The fiscal year of the Corporation shall begin on the first day of January of each year and end at midnight on the thirty-first day of December of the same year.
Section 1. Annual Dues. The Board of Directors shall determine from time to time the amount of initiation fee, if any, and annual dues payable to the Corporation by members of each class, and shall give appropriate notice to the members.
Section 2. Payment of Dues. Dues shall be payable in the month of each year in which a statement is received by each member.
Section 3. Default and Termination of Membership. When any member of any class is in default in the payment of dues for a period of one month from the beginning of the period for which such dues become payable, his membership may thereupon be terminated by the Board of Directors as provided hereinabove.

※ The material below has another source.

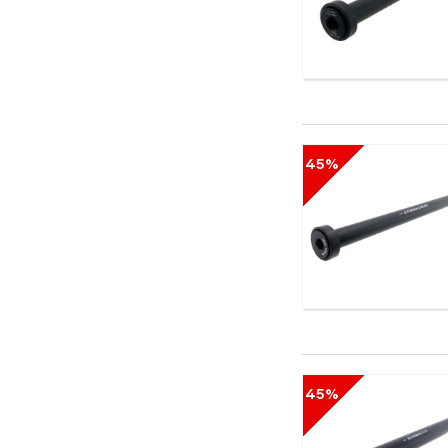
45%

The Board of Directors shall provide a corporate seal, which shall be circular in form and shall have inscribed thereon the name of the Corporation and the state of incorporation and the words "Corporate Seal".
Waiver of Notice
Whenever any notice is required to be given under the provisions of the Articles of Incorporation or the Bylaws of the Corporation, a waiver thereof in writing signed by the person or persons entitled to such notice, whether before or after the time stated therein shall be deemed equivalent to the giving of such notice.
Amendment of Bylaws
The Bylaws may be altered, amended, or repealed, and new Bylaws may be suggested by a majority of the Board of Directors present at any regular or special meeting. At least thirty (30) days written notice of these changes must be given to the membership. Approval must be by a simple majority of those voting at the time of the annual business meeting of the Society or by mail.